> WORK INSTRUCTIONS
Your answer must match the records word for word and contain no pictures.

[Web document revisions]
━━━━━━━━━━

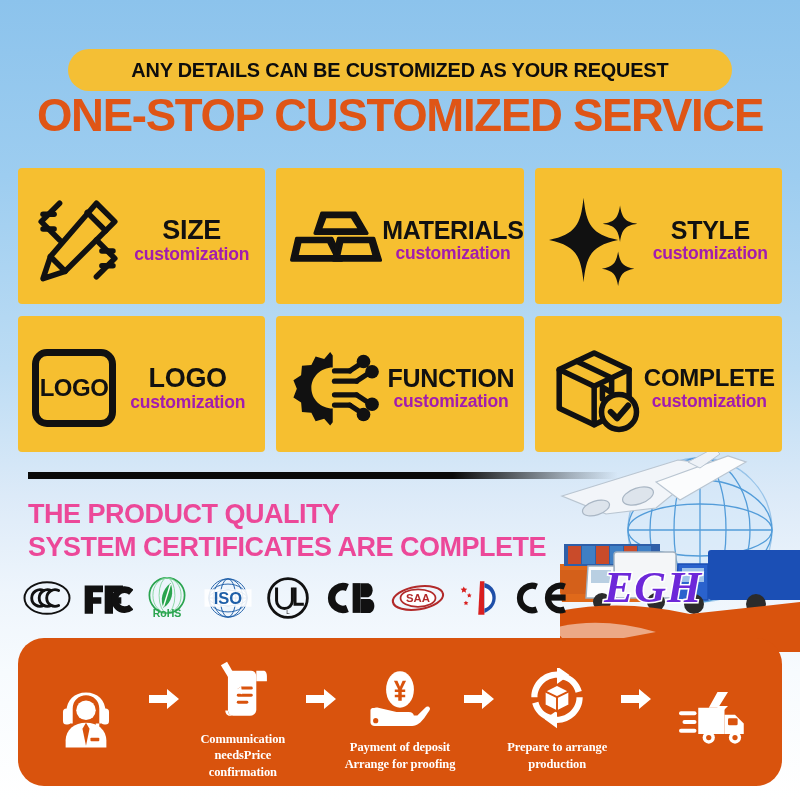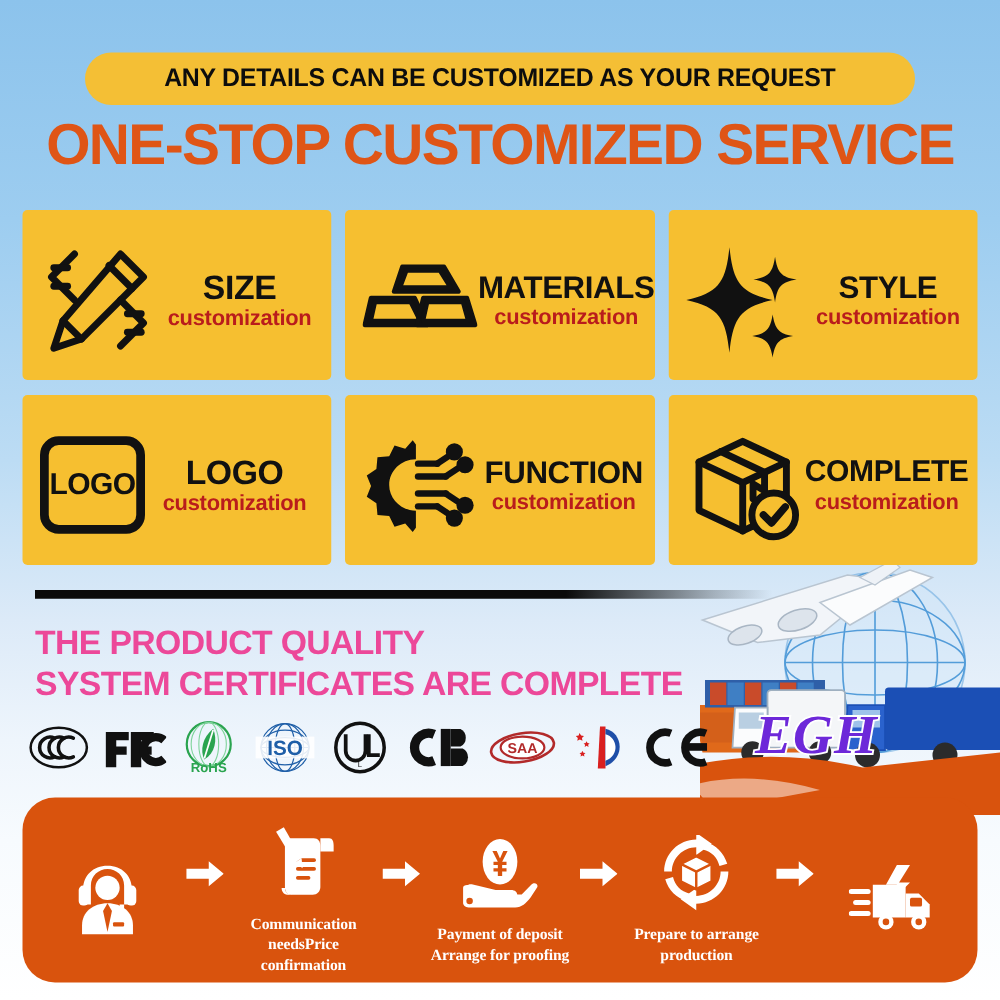--- a/index.html
+++ b/index.html
@@ -13,7 +13,7 @@
 
   
   .pill {
-    position:absolute; left:68px; top:42px; width:664px; height:42px;
+    position:absolute; left:68px; top:49px; width:664px; height:42px;
     background:#f4bf35; border-radius:21px;
     display:flex; align-items:center; justify-content:center;
   }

━━━━━━━━━━

> WRITTEN RESPONSE
--- a/index.html
+++ b/index.html
@@ -13,7 +13,7 @@
 
   
   .pill {
-    position:absolute; left:68px; top:42px; width:664px; height:42px;
+    position:absolute; left:68px; top:49px; width:664px; height:42px;
     background:#f4bf35; border-radius:21px;
     display:flex; align-items:center; justify-content:center;
   }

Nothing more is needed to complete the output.